Matérialiser le potentiel du genre et de la diversité

Barbara Orser est titulaire de la bourse professorale Deloitte en gestion des entreprises de croissance. Elle est l’ancienne présidente du Groupe de travail canadien pour la croissance des entreprises appartenant à des femmes et coauteure du livre intitulé « Feminine Capital. Unlocking the Power of Women Entrepreneurs ». Ses recherches sur les petites et moyennes entreprises (PME) portent plus particulièrement sur la prise de décisions, les rapports de genre, l’internationalisation des PME et les politiques publiques.

Barbara Orser

Barbara Orser

L’inclusion est un aspect fondamental de la réussite dans l’économie mondiale et diversifiée d’aujourd’hui, et elle représente une priorité du gouvernement fédéral. La réussite passe en grande partie par le renforcement du rôle et de l’apport des femmes à la société. Nous faisons abstraction des entrepreneures à nos risques et périls : même une modeste augmentation du nombre d’entreprises appartenant à des femmes au Canada pourrait injecter des milliards de dollars dans l’économie. À cette fin, j’aide les étudiants de l’École de gestion Telfer, l’industrie et les décideurs politiques à comprendre l’interaction entre l’entrepreneuriat, l’innovation et le genre – de riches frontières pour les nouvelles occasions commerciales. 

J’imagine une nation où tous les Canadiens et Canadiennes sont autonomes sur le plan économique. Cette vision, elle me guide dans mes recherches et mon enseignement auprès des étudiants en entrepreneuriat dans les domaines des affaires et du génie. Les aspirants propriétaires d’entreprises sont assis en classe devant moi. Je veux m’assurer que la prochaine génération de propriétaires d’entreprises prospères comptera plus de femmes. Une manière d’y parvenir est d’étudier les présomptions liées au genre dans le processus de création d’entreprise et les obstacles à la réussite entrepreneuriale. 
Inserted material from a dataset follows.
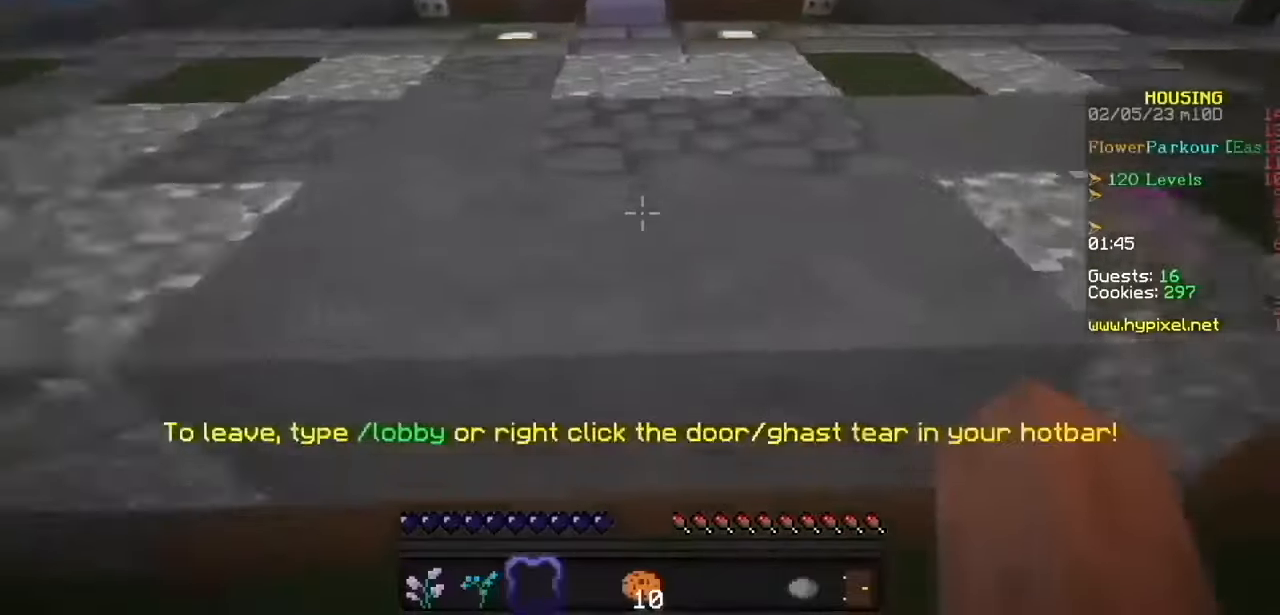
{"keys": [], "mouse": [], "events": []}
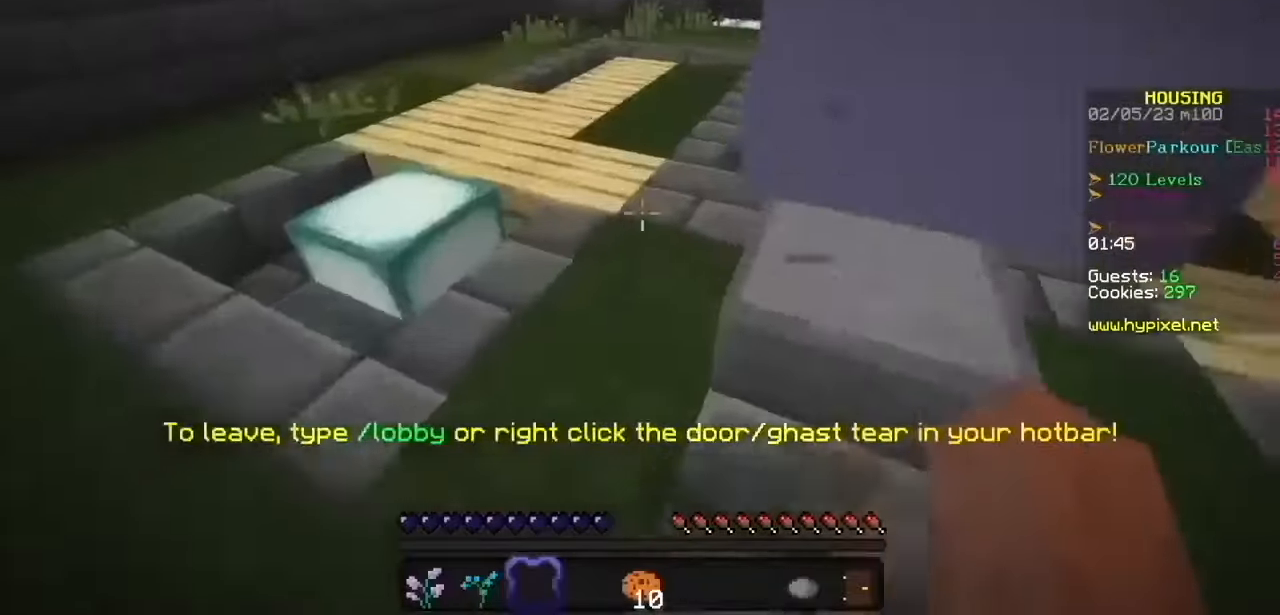
{"keys": [], "mouse": [], "events": [[367, "mouse_left", "down"], [500, "mouse_left", "up"]]}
Ce que nous apprenons est également bénéfique à l’industrie et au gouvernement, car les décideurs politiques cherchent à comprendre comment les politiques et la programmation peuvent contribuer à aider les entreprises à surmonter les obstacles au démarrage et à la croissance. Par exemple, en collaboration avec certains de nos collègues de l’École de gestion Telfer et Services publics et Approvisionnement Canada, nous étudions la façon dont les politiques d’approvisionnement et de passation de marchés pourraient être utilisées pour encourager les petites entreprises les plus novatrices, y compris celles qui appartiennent à des femmes, à faire affaire avec le gouvernement fédéral. Nous examinons la valeur et la mise en œuvre d’initiatives de fournisseurs des secteurs public et privé en matière de diversité, les effets des accélérateurs d’entreprises traditionnels et des accélérateurs axés sur les femmes, et les différences de genre dans la culture financière chez les propriétaires de petites entreprises. Cette recherche permet d’éclairer la réforme des politiques et des programmes au Canada et à l’étranger.

Mes étudiants, dont certains bénéficieront directement de cette réforme, n’oublieront pas les leçons dégagées des recherches menées par l’École de gestion Telfer en vue d’inspirer la prochaine génération de politiques publiques fondées sur des données probantes et visant les petites entreprises.